WHAT NEEDS TO BE DONE
Every record that follows should be output exactly as it is given.

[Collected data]

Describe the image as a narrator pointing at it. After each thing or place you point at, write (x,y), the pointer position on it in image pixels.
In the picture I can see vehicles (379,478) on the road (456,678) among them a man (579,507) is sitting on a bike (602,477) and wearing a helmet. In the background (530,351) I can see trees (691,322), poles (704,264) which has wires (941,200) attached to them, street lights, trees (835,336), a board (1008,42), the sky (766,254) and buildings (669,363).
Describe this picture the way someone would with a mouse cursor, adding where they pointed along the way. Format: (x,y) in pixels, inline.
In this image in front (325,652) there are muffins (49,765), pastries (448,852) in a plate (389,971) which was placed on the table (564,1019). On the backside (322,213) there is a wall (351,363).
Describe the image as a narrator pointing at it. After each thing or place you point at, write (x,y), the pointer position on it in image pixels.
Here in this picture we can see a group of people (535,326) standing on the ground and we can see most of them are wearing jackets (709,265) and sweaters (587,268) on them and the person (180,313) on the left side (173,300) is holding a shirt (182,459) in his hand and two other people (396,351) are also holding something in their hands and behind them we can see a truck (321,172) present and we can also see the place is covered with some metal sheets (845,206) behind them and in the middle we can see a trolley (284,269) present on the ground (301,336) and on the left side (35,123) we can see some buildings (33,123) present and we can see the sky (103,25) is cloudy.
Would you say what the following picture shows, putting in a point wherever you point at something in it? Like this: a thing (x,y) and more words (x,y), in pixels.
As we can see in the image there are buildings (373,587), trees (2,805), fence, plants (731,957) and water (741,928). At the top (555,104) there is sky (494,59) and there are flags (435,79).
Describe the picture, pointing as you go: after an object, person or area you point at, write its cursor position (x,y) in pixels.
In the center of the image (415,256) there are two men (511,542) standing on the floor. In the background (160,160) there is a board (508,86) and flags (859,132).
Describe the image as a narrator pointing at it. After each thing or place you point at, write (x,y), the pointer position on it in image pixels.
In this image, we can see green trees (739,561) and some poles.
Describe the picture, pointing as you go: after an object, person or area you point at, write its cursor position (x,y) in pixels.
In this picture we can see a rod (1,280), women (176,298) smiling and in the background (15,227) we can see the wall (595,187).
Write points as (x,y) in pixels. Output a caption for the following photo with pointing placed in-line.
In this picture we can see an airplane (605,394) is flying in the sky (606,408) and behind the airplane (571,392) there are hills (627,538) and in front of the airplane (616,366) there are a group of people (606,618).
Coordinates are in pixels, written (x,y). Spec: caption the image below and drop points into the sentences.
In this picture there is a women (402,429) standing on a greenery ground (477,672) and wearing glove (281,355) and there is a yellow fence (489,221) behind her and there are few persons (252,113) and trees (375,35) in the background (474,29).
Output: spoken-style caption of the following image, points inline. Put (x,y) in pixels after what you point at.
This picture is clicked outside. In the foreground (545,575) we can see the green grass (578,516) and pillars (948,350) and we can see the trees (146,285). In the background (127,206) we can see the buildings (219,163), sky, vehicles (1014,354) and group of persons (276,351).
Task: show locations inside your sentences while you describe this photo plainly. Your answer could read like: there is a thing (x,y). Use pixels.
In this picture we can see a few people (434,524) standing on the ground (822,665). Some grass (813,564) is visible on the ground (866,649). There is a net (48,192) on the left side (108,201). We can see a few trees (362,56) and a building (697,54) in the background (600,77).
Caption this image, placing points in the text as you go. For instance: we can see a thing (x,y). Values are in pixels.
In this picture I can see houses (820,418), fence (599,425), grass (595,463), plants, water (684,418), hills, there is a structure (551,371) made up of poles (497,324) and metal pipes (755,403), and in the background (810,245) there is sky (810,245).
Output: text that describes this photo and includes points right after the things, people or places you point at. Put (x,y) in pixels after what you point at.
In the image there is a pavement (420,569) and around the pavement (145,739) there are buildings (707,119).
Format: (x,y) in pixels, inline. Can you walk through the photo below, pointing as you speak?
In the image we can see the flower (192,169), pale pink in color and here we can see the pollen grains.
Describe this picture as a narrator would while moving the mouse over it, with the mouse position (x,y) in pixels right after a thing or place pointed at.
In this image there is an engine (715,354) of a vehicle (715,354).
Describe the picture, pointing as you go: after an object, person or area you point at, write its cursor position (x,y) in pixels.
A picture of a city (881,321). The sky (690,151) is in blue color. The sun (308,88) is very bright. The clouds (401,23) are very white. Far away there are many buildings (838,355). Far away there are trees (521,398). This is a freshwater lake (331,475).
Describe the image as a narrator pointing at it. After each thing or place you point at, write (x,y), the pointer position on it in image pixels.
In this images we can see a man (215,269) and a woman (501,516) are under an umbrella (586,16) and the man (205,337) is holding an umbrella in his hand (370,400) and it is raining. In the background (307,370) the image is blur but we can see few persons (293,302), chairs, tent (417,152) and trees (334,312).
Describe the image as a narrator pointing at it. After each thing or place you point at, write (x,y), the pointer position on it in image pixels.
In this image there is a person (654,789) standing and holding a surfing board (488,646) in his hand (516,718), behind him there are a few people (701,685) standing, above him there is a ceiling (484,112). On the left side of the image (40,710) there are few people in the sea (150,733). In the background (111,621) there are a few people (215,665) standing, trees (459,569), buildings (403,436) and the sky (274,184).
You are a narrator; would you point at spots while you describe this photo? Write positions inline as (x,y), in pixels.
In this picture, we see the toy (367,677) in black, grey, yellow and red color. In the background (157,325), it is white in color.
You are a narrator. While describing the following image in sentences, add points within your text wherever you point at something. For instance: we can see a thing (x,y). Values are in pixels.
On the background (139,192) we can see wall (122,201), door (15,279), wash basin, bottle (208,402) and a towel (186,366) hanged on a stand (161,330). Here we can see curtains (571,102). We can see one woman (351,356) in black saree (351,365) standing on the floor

EXPECTED ANSWER
Describe the image as a narrator pointing at it. After each thing or place you point at, write (x,y), the pointer position on it in image pixels.
In the picture I can see vehicles (379,478) on the road (456,678) among them a man (579,507) is sitting on a bike (602,477) and wearing a helmet. In the background (530,351) I can see trees (691,322), poles (704,264) which has wires (941,200) attached to them, street lights, trees (835,336), a board (1008,42), the sky (766,254) and buildings (669,363).
Describe this picture the way someone would with a mouse cursor, adding where they pointed along the way. Format: (x,y) in pixels, inline.
In this image in front (325,652) there are muffins (49,765), pastries (448,852) in a plate (389,971) which was placed on the table (564,1019). On the backside (322,213) there is a wall (351,363).
Describe the image as a narrator pointing at it. After each thing or place you point at, write (x,y), the pointer position on it in image pixels.
Here in this picture we can see a group of people (535,326) standing on the ground and we can see most of them are wearing jackets (709,265) and sweaters (587,268) on them and the person (180,313) on the left side (173,300) is holding a shirt (182,459) in his hand and two other people (396,351) are also holding something in their hands and behind them we can see a truck (321,172) present and we can also see the place is covered with some metal sheets (845,206) behind them and in the middle we can see a trolley (284,269) present on the ground (301,336) and on the left side (35,123) we can see some buildings (33,123) present and we can see the sky (103,25) is cloudy.
Would you say what the following picture shows, putting in a point wherever you point at something in it? Like this: a thing (x,y) and more words (x,y), in pixels.
As we can see in the image there are buildings (373,587), trees (2,805), fence, plants (731,957) and water (741,928). At the top (555,104) there is sky (494,59) and there are flags (435,79).
Describe the picture, pointing as you go: after an object, person or area you point at, write its cursor position (x,y) in pixels.
In the center of the image (415,256) there are two men (511,542) standing on the floor. In the background (160,160) there is a board (508,86) and flags (859,132).
Describe the image as a narrator pointing at it. After each thing or place you point at, write (x,y), the pointer position on it in image pixels.
In this image, we can see green trees (739,561) and some poles.
Describe the picture, pointing as you go: after an object, person or area you point at, write its cursor position (x,y) in pixels.
In this picture we can see a rod (1,280), women (176,298) smiling and in the background (15,227) we can see the wall (595,187).
Write points as (x,y) in pixels. Output a caption for the following photo with pointing placed in-line.
In this picture we can see an airplane (605,394) is flying in the sky (606,408) and behind the airplane (571,392) there are hills (627,538) and in front of the airplane (616,366) there are a group of people (606,618).
Coordinates are in pixels, written (x,y). Spec: caption the image below and drop points into the sentences.
In this picture there is a women (402,429) standing on a greenery ground (477,672) and wearing glove (281,355) and there is a yellow fence (489,221) behind her and there are few persons (252,113) and trees (375,35) in the background (474,29).
Output: spoken-style caption of the following image, points inline. Put (x,y) in pixels after what you point at.
This picture is clicked outside. In the foreground (545,575) we can see the green grass (578,516) and pillars (948,350) and we can see the trees (146,285). In the background (127,206) we can see the buildings (219,163), sky, vehicles (1014,354) and group of persons (276,351).
Task: show locations inside your sentences while you describe this photo plainly. Your answer could read like: there is a thing (x,y). Use pixels.
In this picture we can see a few people (434,524) standing on the ground (822,665). Some grass (813,564) is visible on the ground (866,649). There is a net (48,192) on the left side (108,201). We can see a few trees (362,56) and a building (697,54) in the background (600,77).
Caption this image, placing points in the text as you go. For instance: we can see a thing (x,y). Values are in pixels.
In this picture I can see houses (820,418), fence (599,425), grass (595,463), plants, water (684,418), hills, there is a structure (551,371) made up of poles (497,324) and metal pipes (755,403), and in the background (810,245) there is sky (810,245).
Output: text that describes this photo and includes points right after the things, people or places you point at. Put (x,y) in pixels after what you point at.
In the image there is a pavement (420,569) and around the pavement (145,739) there are buildings (707,119).
Format: (x,y) in pixels, inline. Can you walk through the photo below, pointing as you speak?
In the image we can see the flower (192,169), pale pink in color and here we can see the pollen grains.
Describe this picture as a narrator would while moving the mouse over it, with the mouse position (x,y) in pixels right after a thing or place pointed at.
In this image there is an engine (715,354) of a vehicle (715,354).
Describe the picture, pointing as you go: after an object, person or area you point at, write its cursor position (x,y) in pixels.
A picture of a city (881,321). The sky (690,151) is in blue color. The sun (308,88) is very bright. The clouds (401,23) are very white. Far away there are many buildings (838,355). Far away there are trees (521,398). This is a freshwater lake (331,475).
Describe the image as a narrator pointing at it. After each thing or place you point at, write (x,y), the pointer position on it in image pixels.
In this images we can see a man (215,269) and a woman (501,516) are under an umbrella (586,16) and the man (205,337) is holding an umbrella in his hand (370,400) and it is raining. In the background (307,370) the image is blur but we can see few persons (293,302), chairs, tent (417,152) and trees (334,312).
Describe the image as a narrator pointing at it. After each thing or place you point at, write (x,y), the pointer position on it in image pixels.
In this image there is a person (654,789) standing and holding a surfing board (488,646) in his hand (516,718), behind him there are a few people (701,685) standing, above him there is a ceiling (484,112). On the left side of the image (40,710) there are few people in the sea (150,733). In the background (111,621) there are a few people (215,665) standing, trees (459,569), buildings (403,436) and the sky (274,184).
You are a narrator; would you point at spots while you describe this photo? Write positions inline as (x,y), in pixels.
In this picture, we see the toy (367,677) in black, grey, yellow and red color. In the background (157,325), it is white in color.
You are a narrator. While describing the following image in sentences, add points within your text wherever you point at something. For instance: we can see a thing (x,y). Values are in pixels.
On the background (139,192) we can see wall (122,201), door (15,279), wash basin, bottle (208,402) and a towel (186,366) hanged on a stand (161,330). Here we can see curtains (571,102). We can see one woman (351,356) in black saree (351,365) standing on the floor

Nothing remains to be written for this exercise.